If you’re a parent, here are a few practical ways for you to take advantage of the partnership with the church in helping your child grow spiritually:
- Before coming to Sunday School, pray together for their time in Sunday School. Taking time to pray builds a bond between your child, their teachers, and other children in their classroom. It helps prepare their heart to receive biblical instruction. And these prayers will also help strengthen their faith in God as they see God answer their prayers.
- Pray for the Children’s Ministry, and specifically your child’s Sunday School teachers. Perhaps you could even ask the teacher if there are specific ways you can pray for him/her and for the class. Make this a part of your family prayer time or your own personal prayer time. Pray for the teachers as they prepare during the week and for their teaching on Sunday morning. Pray that the children’s hearts will be soft, will respond at a young age to the gospel, and will grow and wisdom and Christ-likeness.
- Get to know your child’s teachers and help them get to know your child. Share with them about your child (e.g. their spiritual condition, their struggles, what helps them focus, any disabilities, medication, allergies). It can also be helpful to share any pertinent family information such as a death in the family, chronic illnesses, or other difficult trials. These bits of information will help the teachers not only minister most effectively to your child, but will also help them know how to pray for your child.
- Bring your child to class on time. Sunday School starts at the same time as the worship service. Arriving late means everyone loses out on an important part of the morning and to some extent disrupts others. Before dropping off your child be sure to take them to the restroom.
- During the week review the GIFT Workbook (Growing in Faith Together workbook that your child brought home in September). These pages (which correspond with the lesson taught the previous Sunday) will help you partner with the church in teaching your child sound doctrine and Scripture. Going over these pages together will help your child put into practice the truths they learned in Sunday School.
- During the week learn and review the church-wide Scripture Memory Verse with your child. Memorizing can be done through repetition, games, competition, or activities. Make sure to include ample discussion and application regarding the verse.
- Offer to help. Ask the Children’s Ministry Director if there are ways you can help the Children’s Ministry. This might include teaching or helping in a classroom, providing snacks, decorating the rooms, preparing materials, or planning events. Children love to see parents involved in their activities.
- Let your child’s Sunday School teacher know you’re grateful for their ministry and sacrifice. Teachers spend hours of their own time preparing the curriculum and sacrifice their own time in the worship service to teach each month. Encourage your child to also express their gratitude to their teachers.

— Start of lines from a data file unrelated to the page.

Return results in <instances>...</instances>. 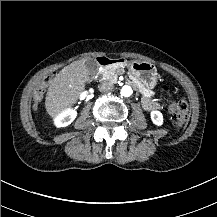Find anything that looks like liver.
<instances>
[{
  "mask_svg": "<svg viewBox=\"0 0 217 217\" xmlns=\"http://www.w3.org/2000/svg\"><path fill=\"white\" fill-rule=\"evenodd\" d=\"M91 73L85 61L77 60L65 66L51 80L45 97L47 114L57 120L63 113L74 107L80 94L85 90Z\"/></svg>",
  "mask_w": 217,
  "mask_h": 217,
  "instance_id": "obj_1",
  "label": "liver"
}]
</instances>
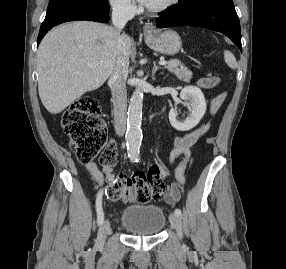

- Reinforce with your child what kind of behavior will honor God and their teachers. Teaching a room full of children can be a challenge on many levels. Dealing with disrespectful or uncooperative children disrupts the entire class. Talk to your child about their behavior and participation in the Sunday School classroom. For young children it will be helpful to remind them of this each week before they go to class. If the teacher shares a concern about your child’s behavior, take time to understand the situation, talk with your child in a loving, but firm way, and let the teacher know you want to help make their job easier. It might be helpful to talk to your child along with the teacher so that the child cannot make excuses and knows that both sets of adults are on the same page.
- Make Sunday worship and Sunday School a priority. Many things today compete for our time and attention. Missing church not only means missing important teaching, worship and fellowship, it also conveys to children what is or isn’t most important in life. Keep the Lord’s Day the Lord’s Day!
God has given us a wonderful plan for partnership between parents and the church by which we can implant the Word of God into children’s heart. What a unique blessing for children to grow up with their parents and their church working together to show them Jesus!